# [PROBLEM TO SOLVE]
Leaving the pictures aside, reproduce the data in full and word for word.

# [INFORMATION PROVIDED]
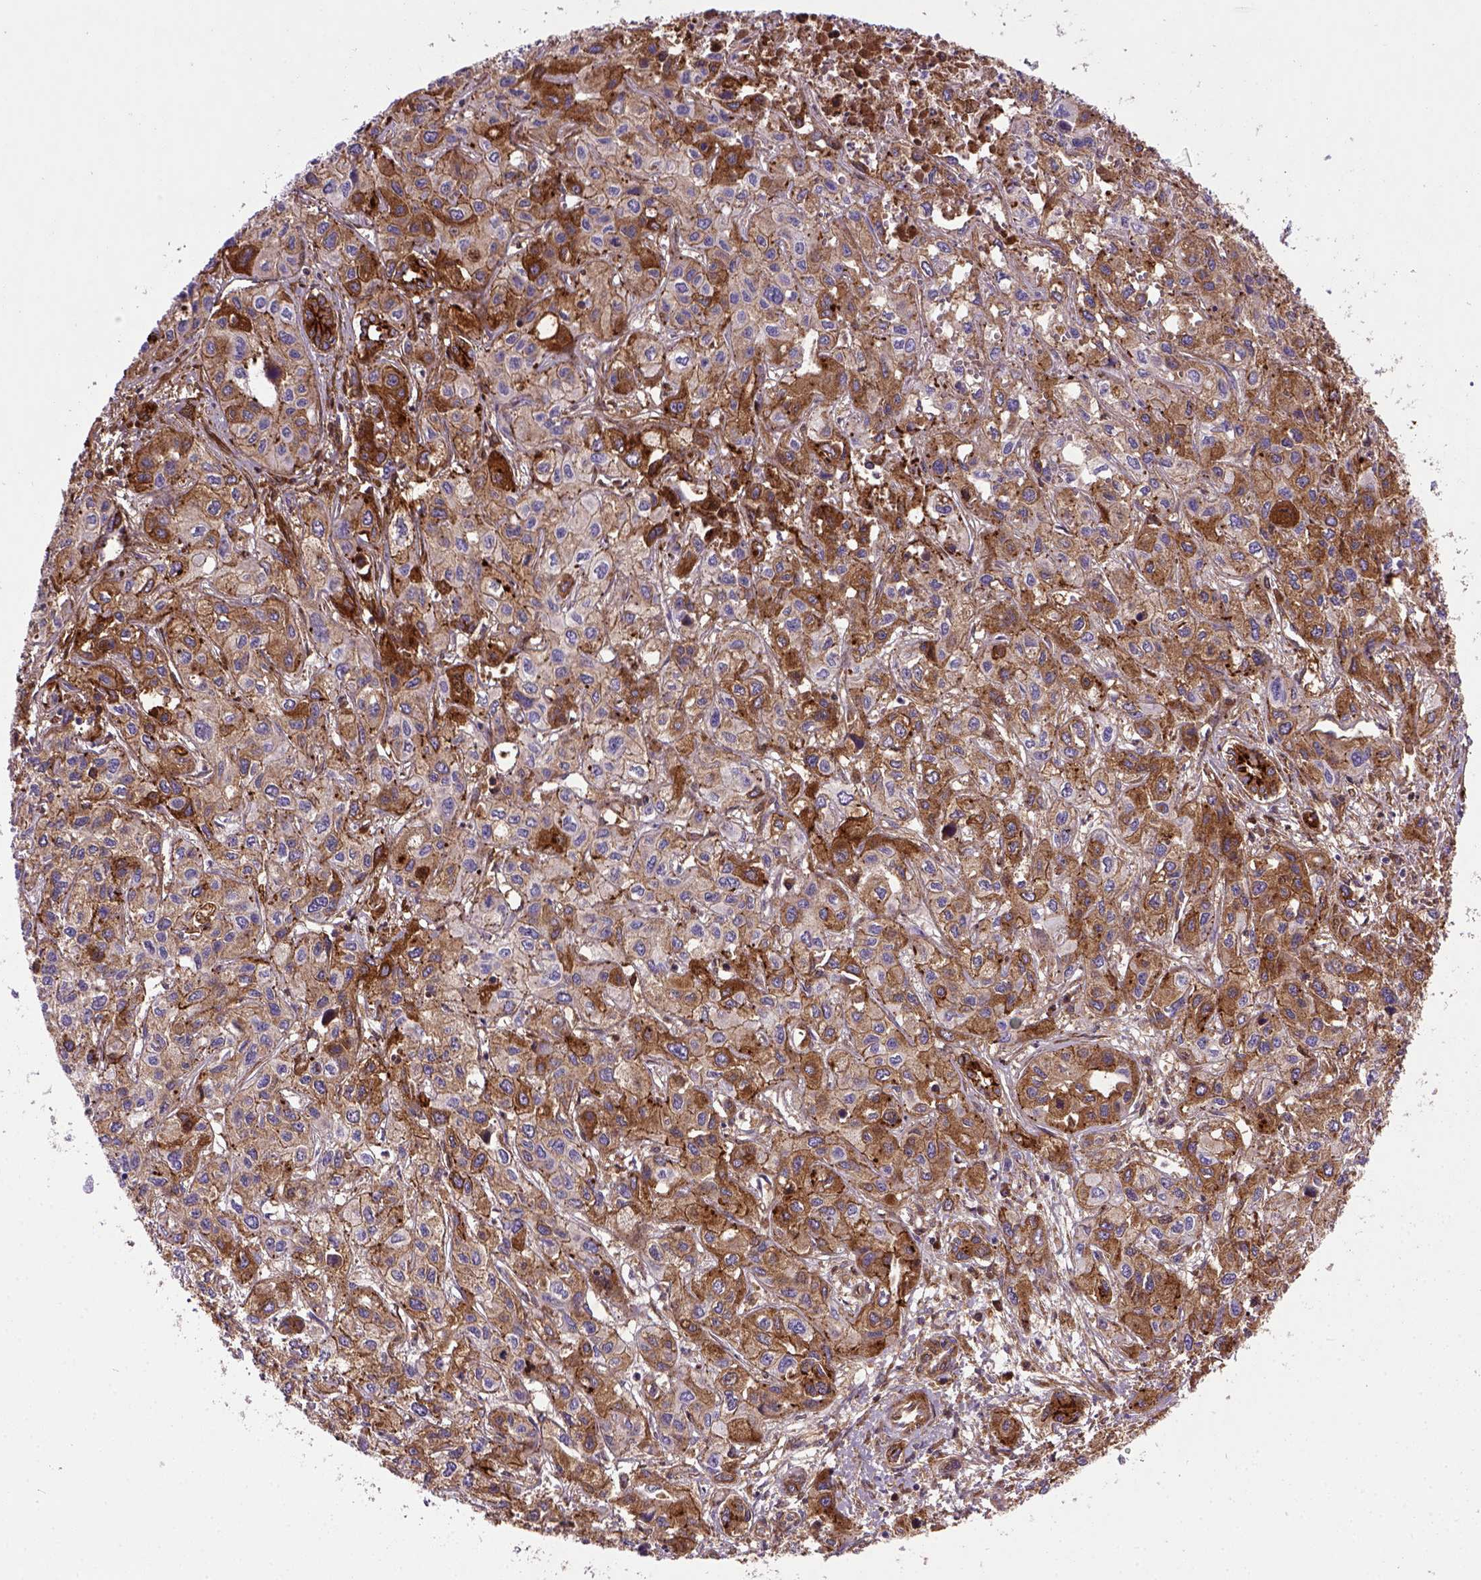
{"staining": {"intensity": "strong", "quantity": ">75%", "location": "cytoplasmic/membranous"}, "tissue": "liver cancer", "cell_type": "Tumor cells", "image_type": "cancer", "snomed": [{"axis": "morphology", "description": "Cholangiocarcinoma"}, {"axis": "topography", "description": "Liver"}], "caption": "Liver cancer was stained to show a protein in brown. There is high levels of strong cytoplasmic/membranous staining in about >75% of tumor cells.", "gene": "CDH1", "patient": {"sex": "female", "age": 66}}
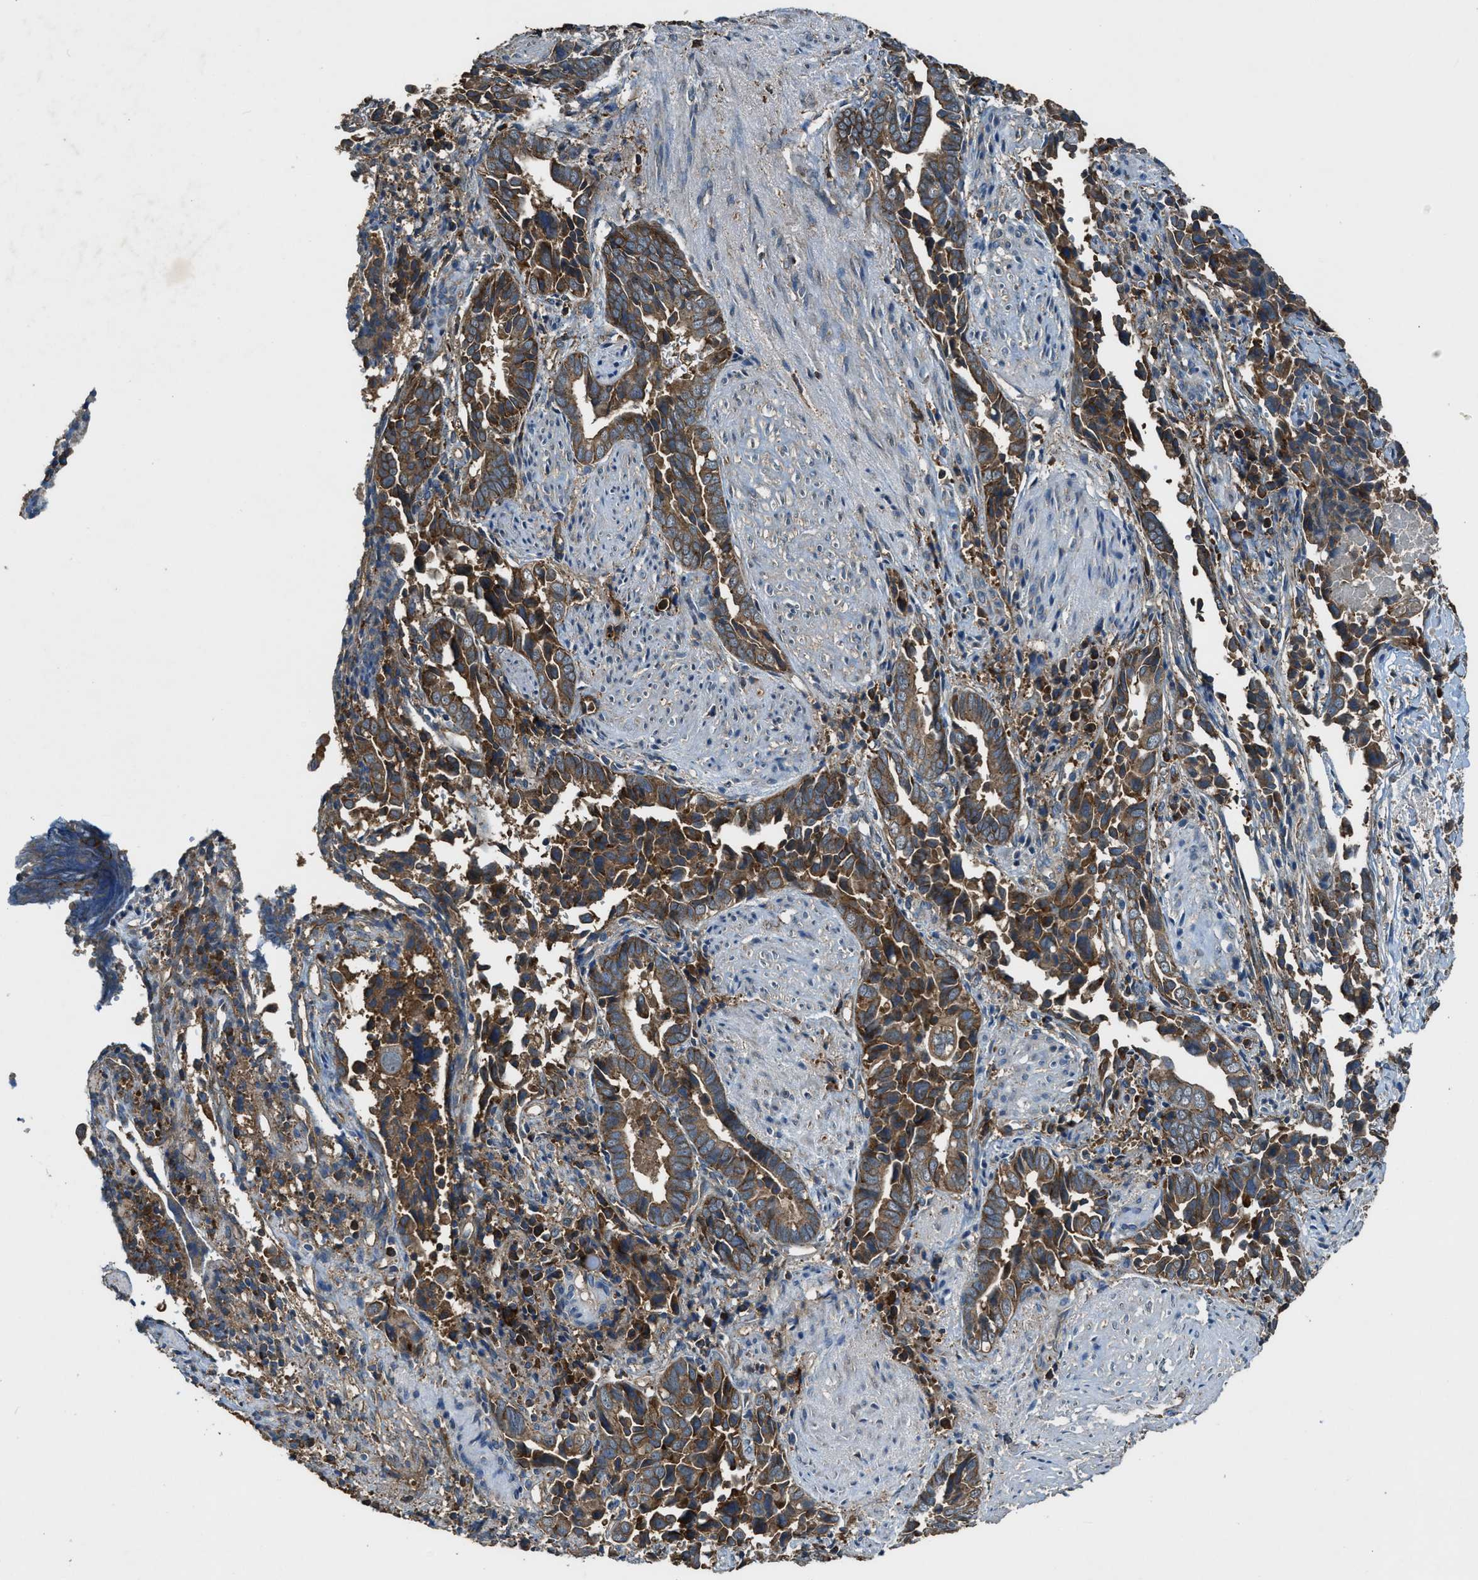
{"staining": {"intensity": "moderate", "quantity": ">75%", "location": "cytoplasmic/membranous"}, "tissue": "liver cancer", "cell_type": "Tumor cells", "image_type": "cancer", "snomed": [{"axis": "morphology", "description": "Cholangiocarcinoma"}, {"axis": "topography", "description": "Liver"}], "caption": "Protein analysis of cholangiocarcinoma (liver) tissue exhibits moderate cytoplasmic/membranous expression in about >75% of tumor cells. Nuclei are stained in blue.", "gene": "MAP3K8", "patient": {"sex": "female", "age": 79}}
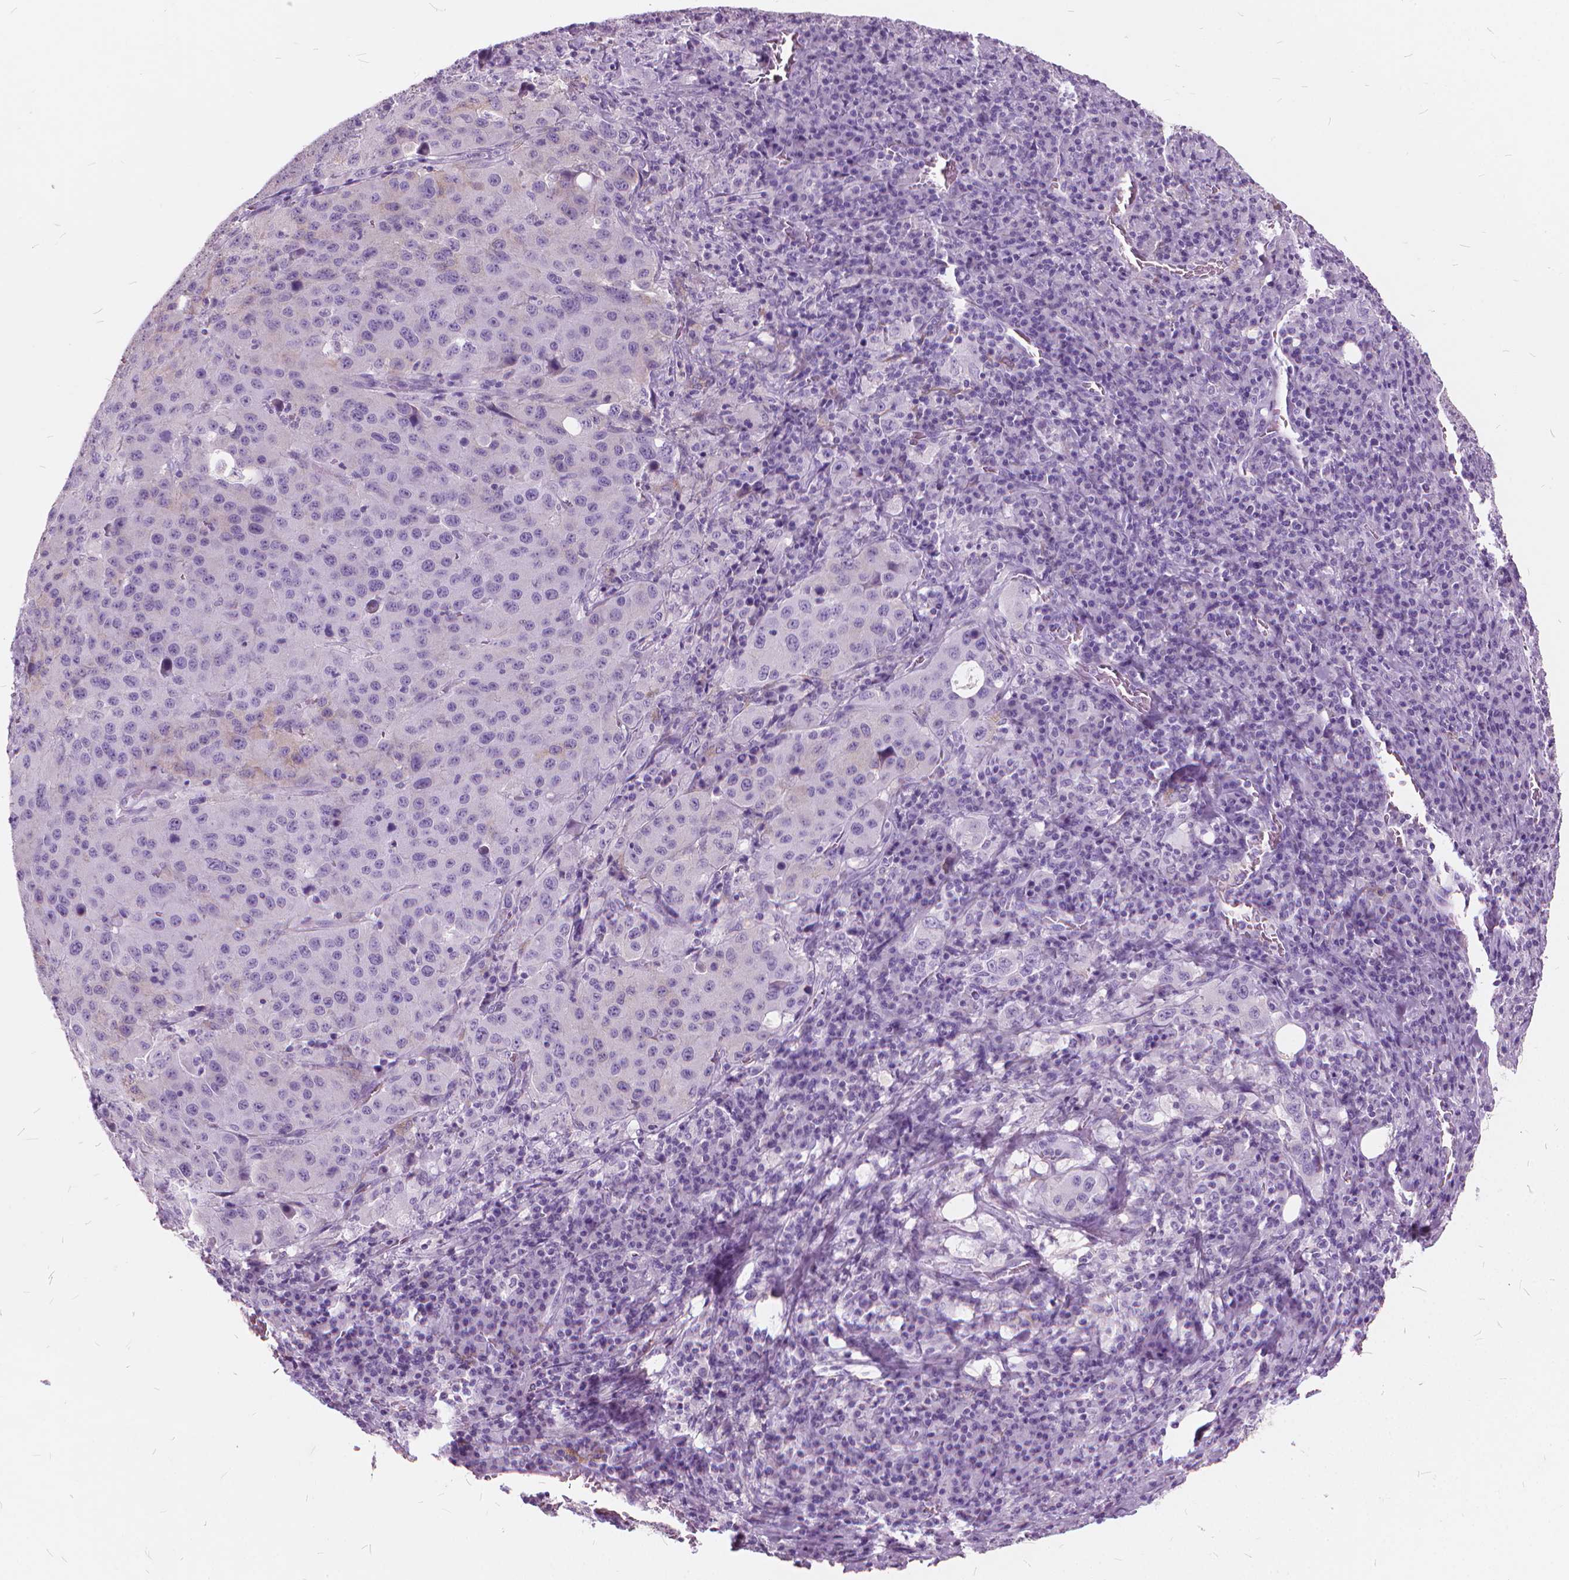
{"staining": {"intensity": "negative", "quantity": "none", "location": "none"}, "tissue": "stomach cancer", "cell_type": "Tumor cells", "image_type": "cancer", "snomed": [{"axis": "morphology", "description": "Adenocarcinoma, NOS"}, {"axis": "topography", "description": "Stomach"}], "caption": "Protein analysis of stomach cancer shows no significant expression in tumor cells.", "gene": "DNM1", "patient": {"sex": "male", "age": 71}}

# [EXERCISE SOLUTION]
{"staining": {"intensity": "strong", "quantity": ">75%", "location": "cytoplasmic/membranous"}, "tissue": "liver cancer", "cell_type": "Tumor cells", "image_type": "cancer", "snomed": [{"axis": "morphology", "description": "Cholangiocarcinoma"}, {"axis": "topography", "description": "Liver"}], "caption": "Liver cancer was stained to show a protein in brown. There is high levels of strong cytoplasmic/membranous staining in about >75% of tumor cells.", "gene": "CDH1", "patient": {"sex": "female", "age": 66}}
{"staining": {"intensity": "moderate", "quantity": ">75%", "location": "cytoplasmic/membranous"}, "tissue": "liver cancer", "cell_type": "Tumor cells", "image_type": "cancer", "snomed": [{"axis": "morphology", "description": "Cholangiocarcinoma"}, {"axis": "topography", "description": "Liver"}], "caption": "Protein analysis of cholangiocarcinoma (liver) tissue exhibits moderate cytoplasmic/membranous expression in about >75% of tumor cells. Nuclei are stained in blue.", "gene": "MAP3K8", "patient": {"sex": "female", "age": 79}}
{"staining": {"intensity": "negative", "quantity": "none", "location": "none"}, "tissue": "stomach cancer", "cell_type": "Tumor cells", "image_type": "cancer", "snomed": [{"axis": "morphology", "description": "Adenocarcinoma, NOS"}, {"axis": "topography", "description": "Stomach"}], "caption": "Protein analysis of stomach cancer shows no significant expression in tumor cells.", "gene": "DNM1", "patient": {"sex": "male", "age": 71}}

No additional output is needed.